Woburn is a Middlesex County city of about 40,992 residents across roughly 16,827 housing units, with a median home age near 58 years. The mix runs from an older brick downtown and 19th-century neighborhoods tied to the city's leather-tanning past to large postwar and later subdivisions near the Route 128 and I-93 corridors.

That range shapes the masonry. The older central neighborhoods have brick chimneys with clay-tile or unlined flues and eroding mortar that needs lime-matched repointing, while the newer capes, ranches, and colonials lean toward brick-veneer chimney maintenance, crown and cap repair, flashing, and hardscape such as steps, walkways, and retaining walls.

Common questions — Masonry & Chimney in Woburn

My Woburn ranch has a brick-veneer chimney. What needs attention first?
The crown and cap fail first on veneer chimneys, letting water into the flue and masonry below.

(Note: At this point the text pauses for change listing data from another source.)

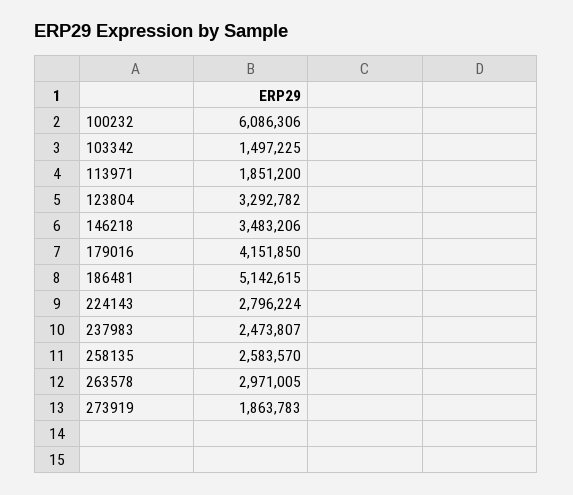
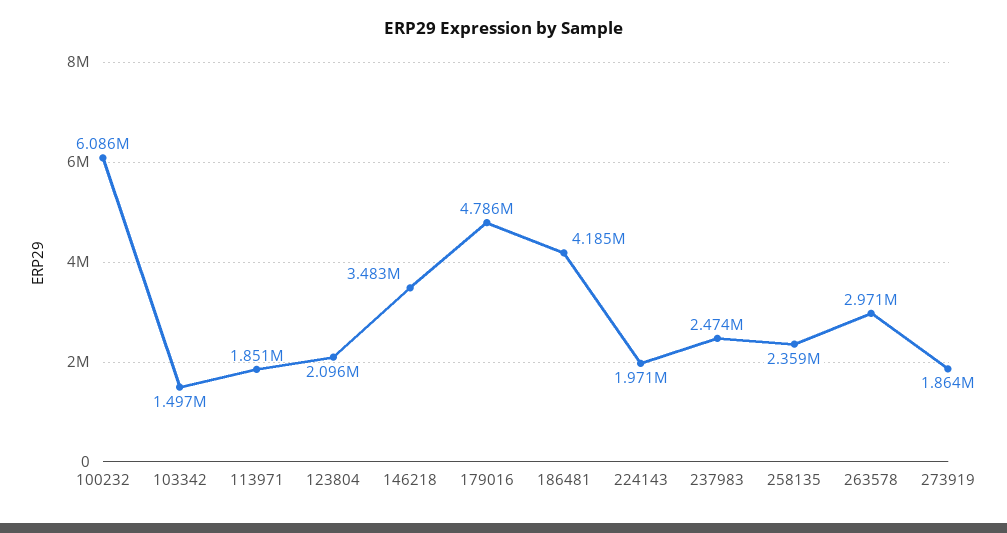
  {
    "100232": 6086306,
    "103342": 1497225,
    "113971": 1851200,
-   "123804": 3292782,
+   "123804": 2096000,
    "146218": 3483206,
-   "179016": 4151850,
+   "179016": 4786000,
-   "186481": 5142615,
+   "186481": 4185000,
-   "224143": 2796224,
+   "224143": 1971000,
    "237983": 2473807,
-   "258135": 2583570,
+   "258135": 2359000,
    "263578": 2971005,
    "273919": 1863783
  }

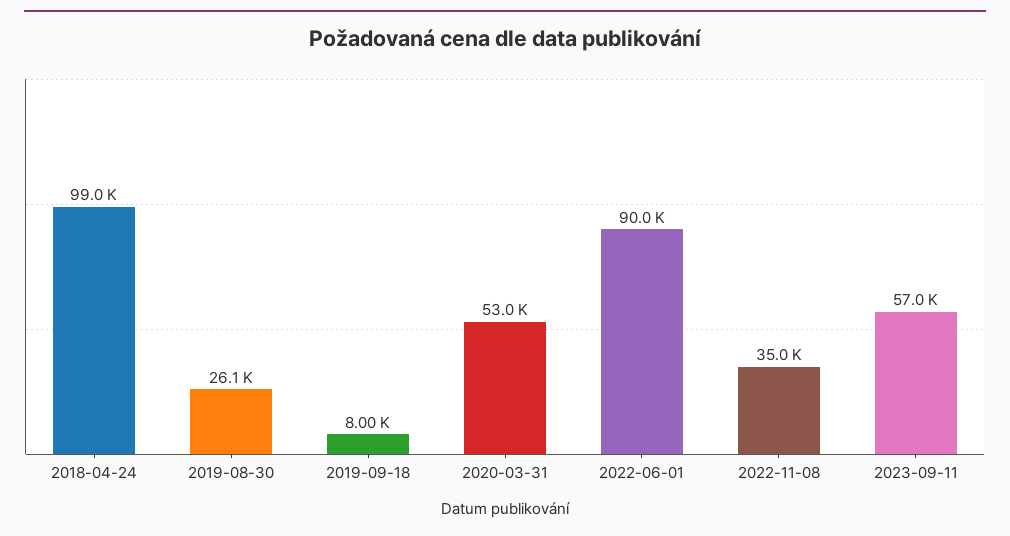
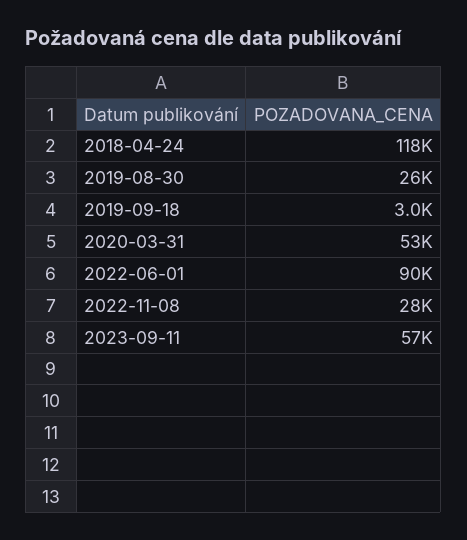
  {
-   "2018-04-24": 99000,
+   "2018-04-24": 118000,
    "2019-08-30": 26100,
-   "2019-09-18": 8000,
+   "2019-09-18": 3000,
    "2020-03-31": 53000,
    "2022-06-01": 90000,
-   "2022-11-08": 35000,
+   "2022-11-08": 28000,
    "2023-09-11": 57000
  }

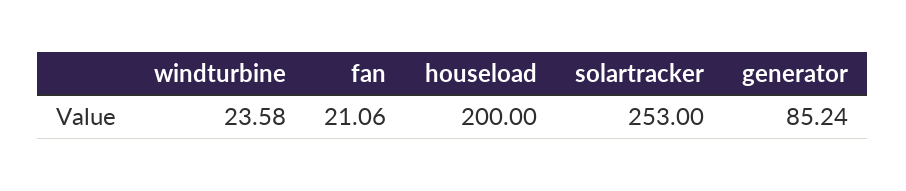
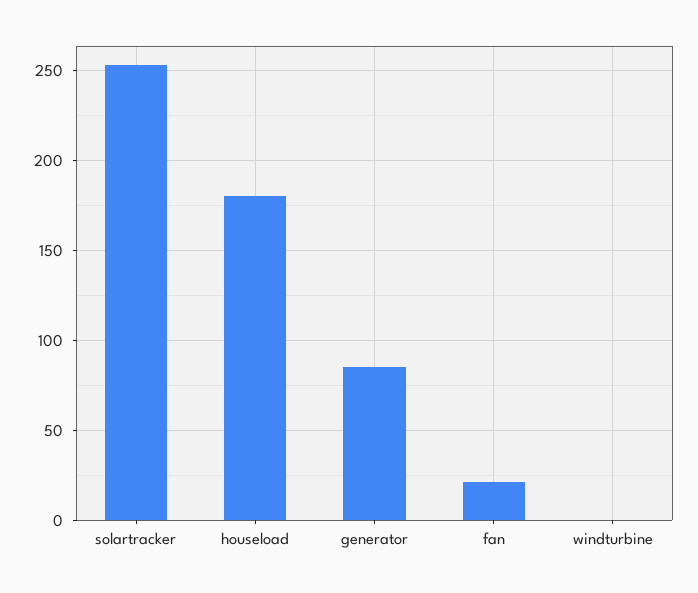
  {
-   "windturbine": 23.58,
+   "windturbine": 0,
    "fan": 21.06,
-   "houseload": 200,
+   "houseload": 180,
    "solartracker": 253,
    "generator": 85.24
  }

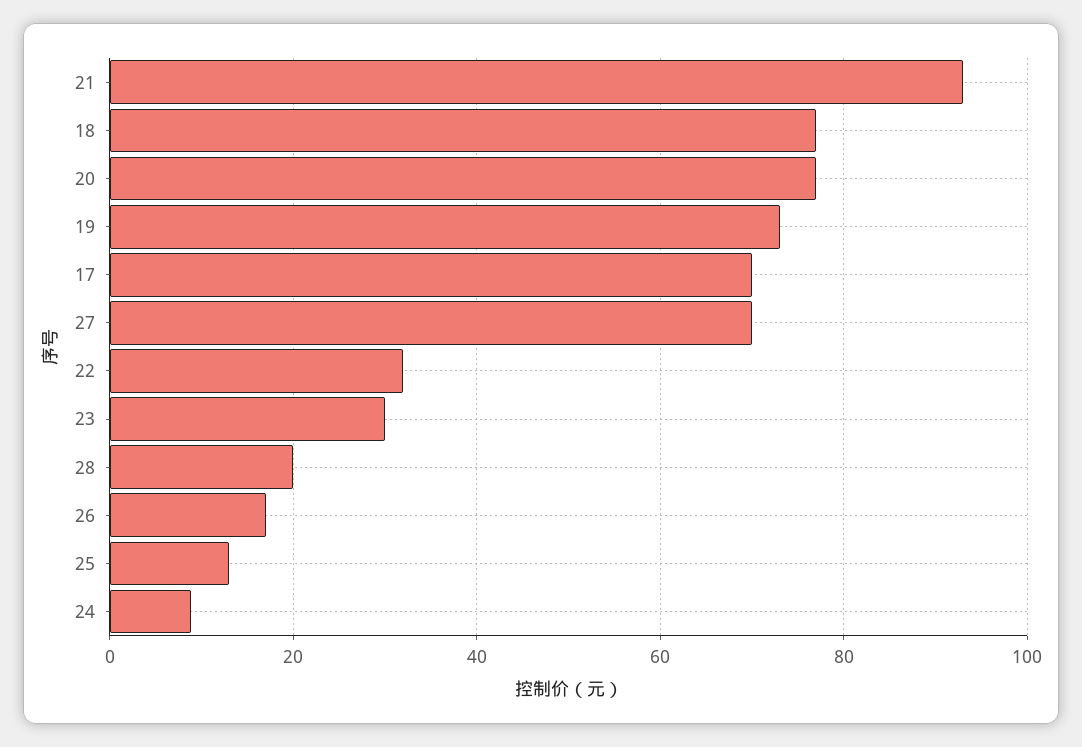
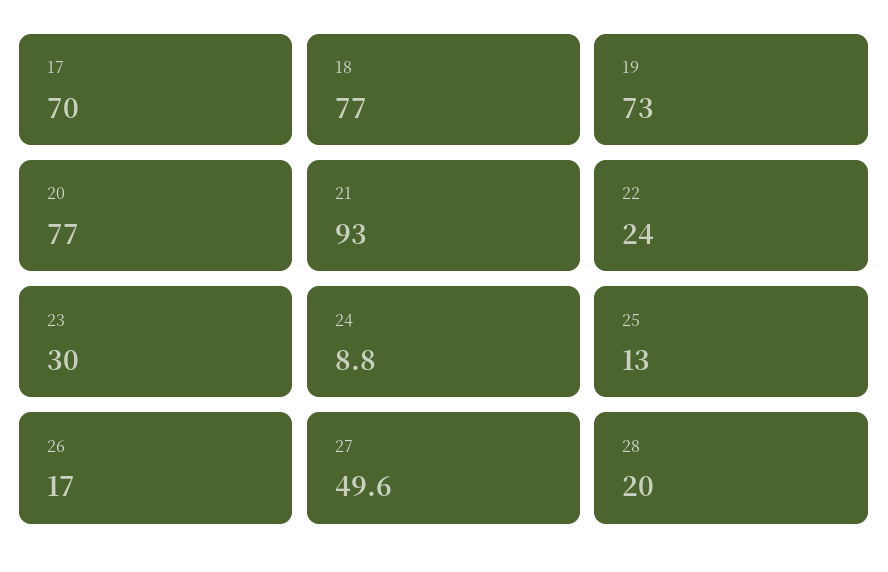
  {
    "21": 93,
    "18": 77,
    "20": 77,
    "19": 73,
    "17": 70,
-   "27": 70,
+   "27": 49.6,
-   "22": 32,
+   "22": 24,
    "23": 30,
    "28": 20,
    "26": 17,
    "25": 13,
    "24": 8.8
  }

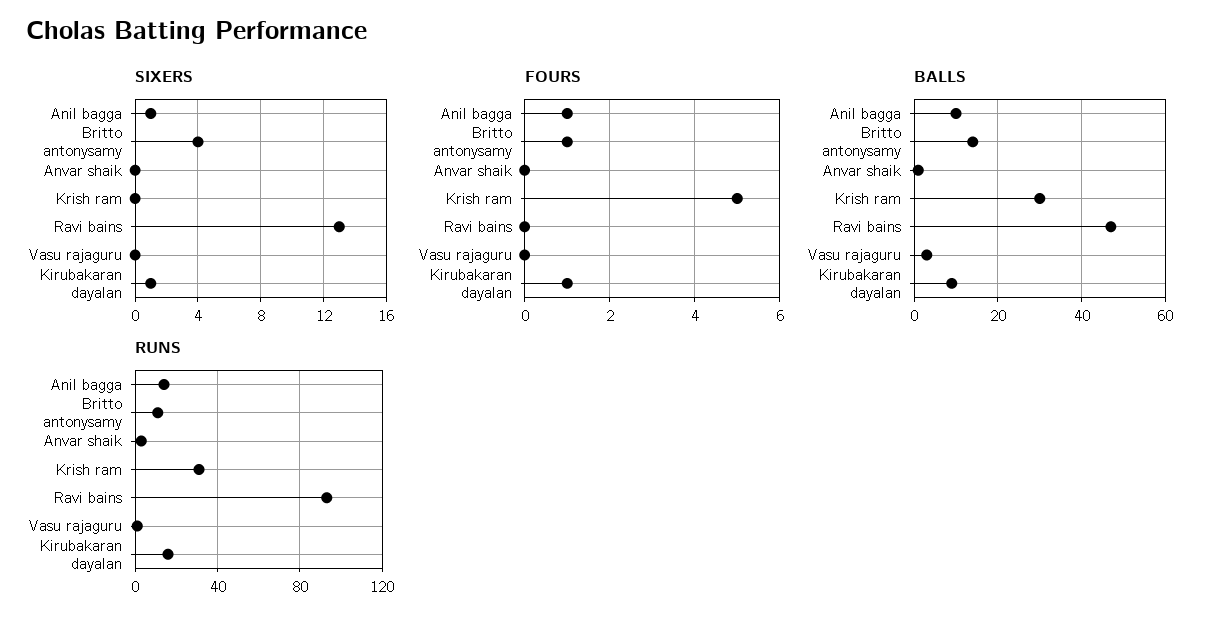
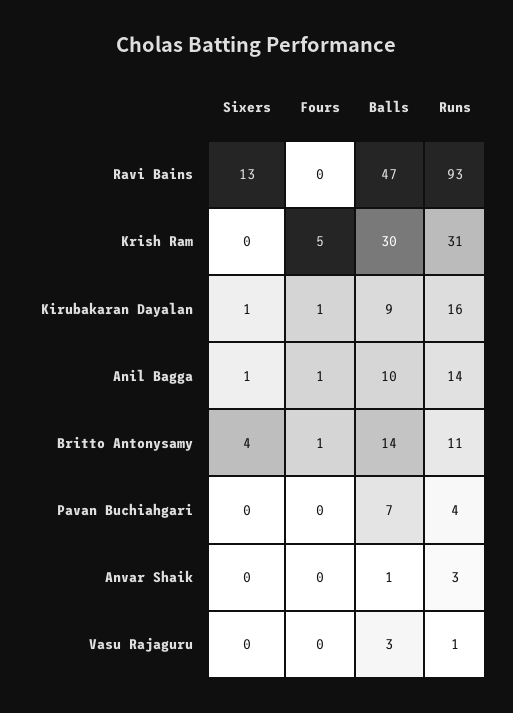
  {
    "SIXERS": {
      "Anil bagga": 1,
      "Britto antonysamy": 4,
      "Anvar shaik": 0,
      "Krish ram": 0,
      "Ravi bains": 13,
      "Vasu rajaguru": 0,
-     "Kirubakaran dayalan": 1
+     "Kirubakaran dayalan": 1,
+     "Pavan Buchiahgari": 0
    },
    "FOURS": {
      "Anil bagga": 1,
      "Britto antonysamy": 1,
      "Anvar shaik": 0,
      "Krish ram": 5,
      "Ravi bains": 0,
      "Vasu rajaguru": 0,
-     "Kirubakaran dayalan": 1
+     "Kirubakaran dayalan": 1,
+     "Pavan Buchiahgari": 0
    },
    "BALLS": {
      "Anil bagga": 10,
      "Britto antonysamy": 14,
      "Anvar shaik": 1,
      "Krish ram": 30,
      "Ravi bains": 47,
      "Vasu rajaguru": 3,
-     "Kirubakaran dayalan": 9
+     "Kirubakaran dayalan": 9,
+     "Pavan Buchiahgari": 7
    },
    "RUNS": {
      "Anil bagga": 14,
      "Britto antonysamy": 11,
      "Anvar shaik": 3,
      "Krish ram": 31,
      "Ravi bains": 93,
      "Vasu rajaguru": 1,
-     "Kirubakaran dayalan": 16
+     "Kirubakaran dayalan": 16,
+     "Pavan Buchiahgari": 4
    }
  }

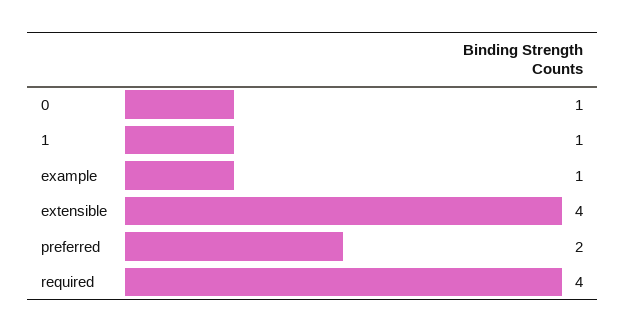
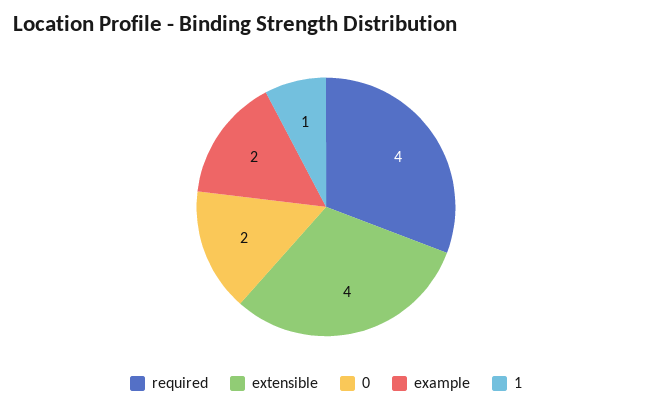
  {
-   "0": 1,
+   "0": 2,
    "1": 1,
-   "example": 1,
+   "example": 2,
    "extensible": 4,
-   "preferred": 2,
    "required": 4
  }

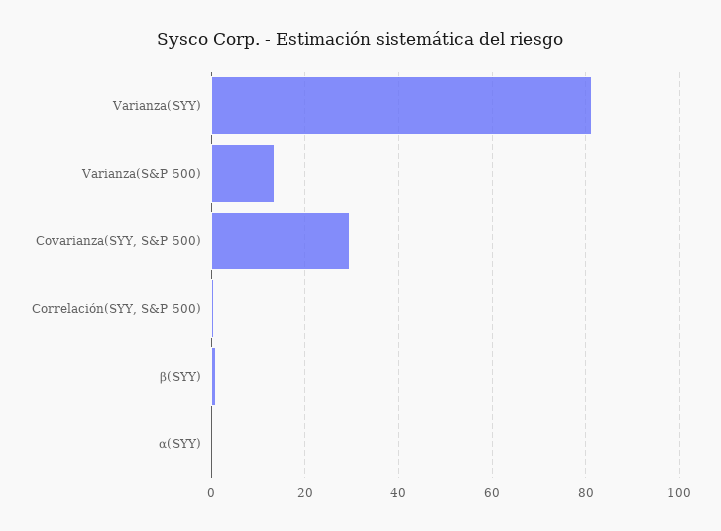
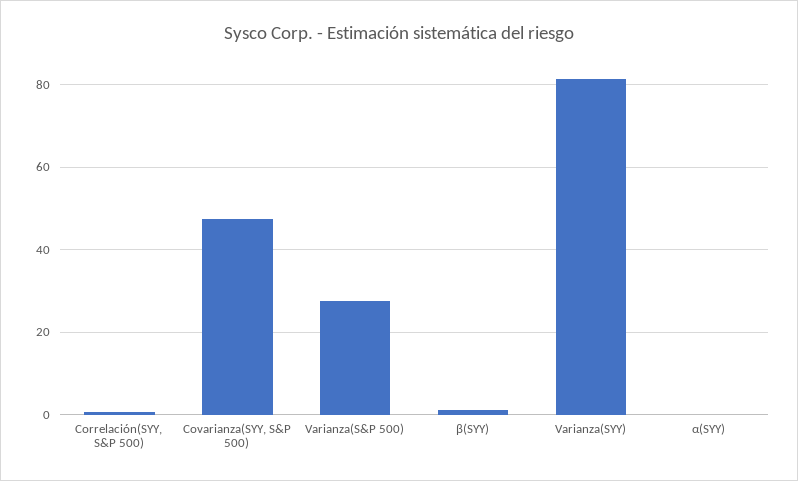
  {
    "Varianza(SYY)": 82,
-   "Varianza(S&P 500)": 14,
+   "Varianza(S&P 500)": 28,
-   "Covarianza(SYY, S&P 500)": 30,
+   "Covarianza(SYY, S&P 500)": 48,
    "Correlación(SYY, S&P 500)": 0,
    "β(SYY)": 2,
    "α(SYY)": 0
  }

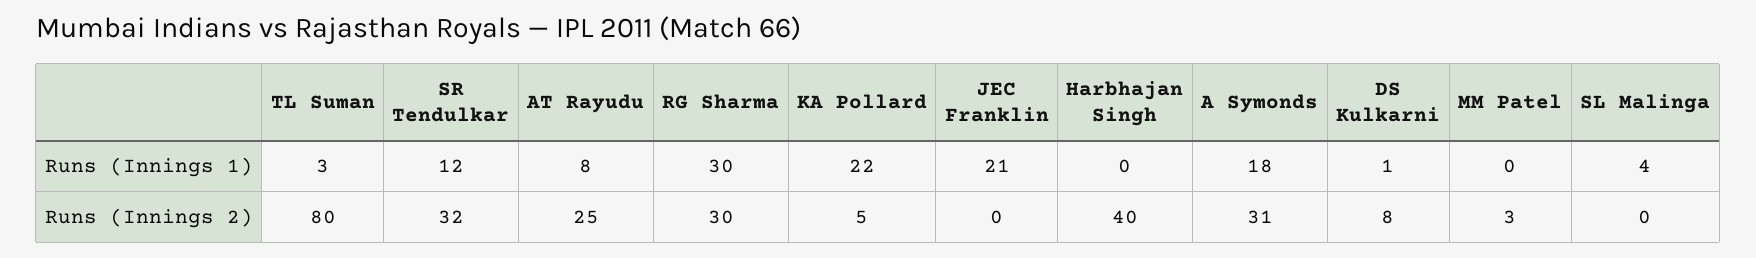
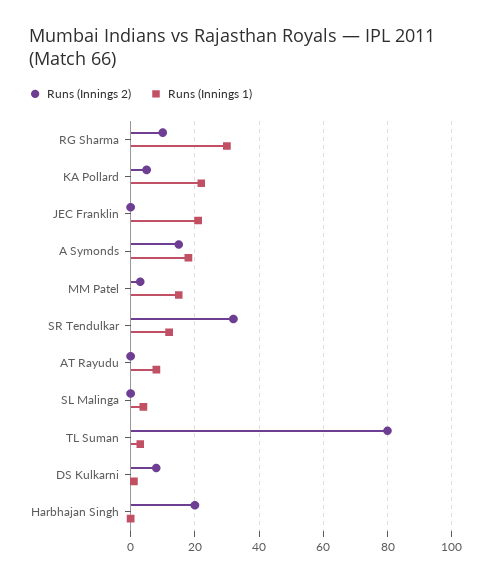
  {
    "Runs (Innings 1)": {
      "TL Suman": 3,
      "SR Tendulkar": 12,
      "AT Rayudu": 8,
      "RG Sharma": 30,
      "KA Pollard": 22,
      "JEC Franklin": 21,
      "Harbhajan Singh": 0,
      "A Symonds": 18,
      "DS Kulkarni": 1,
-     "MM Patel": 0,
+     "MM Patel": 15,
      "SL Malinga": 4
    },
    "Runs (Innings 2)": {
      "TL Suman": 80,
      "SR Tendulkar": 32,
-     "AT Rayudu": 25,
+     "AT Rayudu": 0,
-     "RG Sharma": 30,
+     "RG Sharma": 10,
      "KA Pollard": 5,
      "JEC Franklin": 0,
-     "Harbhajan Singh": 40,
+     "Harbhajan Singh": 20,
-     "A Symonds": 31,
+     "A Symonds": 15,
      "DS Kulkarni": 8,
      "MM Patel": 3,
      "SL Malinga": 0
    }
  }

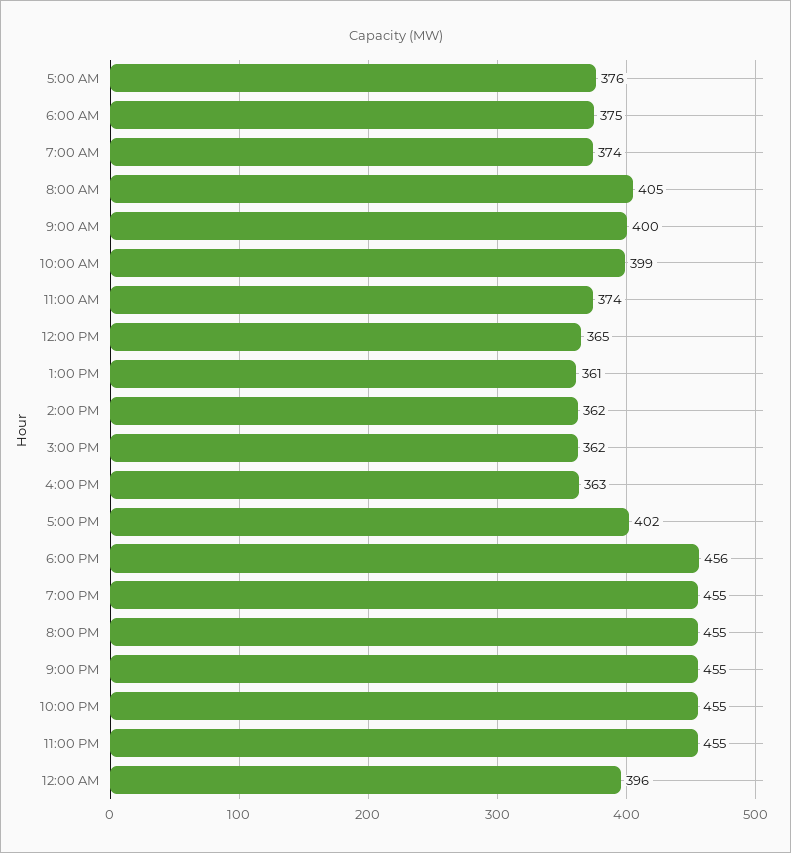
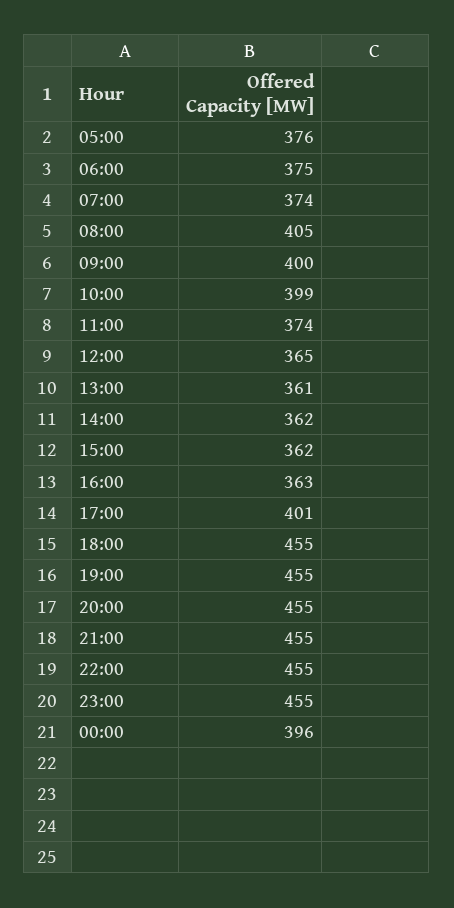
  {
    "5:00 AM": 376,
    "6:00 AM": 375,
    "7:00 AM": 374,
    "8:00 AM": 405,
    "9:00 AM": 400,
    "10:00 AM": 399,
    "11:00 AM": 374,
    "12:00 PM": 365,
    "1:00 PM": 361,
    "2:00 PM": 362,
    "3:00 PM": 362,
    "4:00 PM": 363,
-   "5:00 PM": 402,
+   "5:00 PM": 401,
-   "6:00 PM": 456,
+   "6:00 PM": 455,
    "7:00 PM": 455,
    "8:00 PM": 455,
    "9:00 PM": 455,
    "10:00 PM": 455,
    "11:00 PM": 455,
    "12:00 AM": 396
  }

Crown and cap repair in the $300 to $1,500 range is the cheapest way to prevent water damage that would otherwise force a rebuild.
Do I need a permit for chimney work in Woburn?
Structural repointing, rebuilds, and fireplace work need a building permit from the Woburn building department, and relining must meet 527 CMR. Routine sweeping does not. Your HIC-registered mason normally handles the permit.
I'm replacing my oil boiler with a heat pump. What about my chimney?
Once the oil boiler is gone, its flue no longer vents anything and is often capped. If a gas water heater still uses the chimney, it usually needs a properly sized liner, which combustion-safety testing during your Eversource Mass Save assessment will flag.
My older Woburn home downtown has a brick chimney. Repoint or rebuild?
If the brick is sound and only the joints have eroded, repointing with lime-matched mortar is the right fix. A full rebuild is reserved for leaning or spalled stacks, and visible exterior changes on a historic building may require added review.
Can a Woburn mason build front steps or a retaining wall?
Yes. Most local masons handle hardscape alongside chimney work. Brick or stone steps run $1,500 to $6,000, and retaining walls run roughly $4,000 to $15,000 or more depending on height and engineering.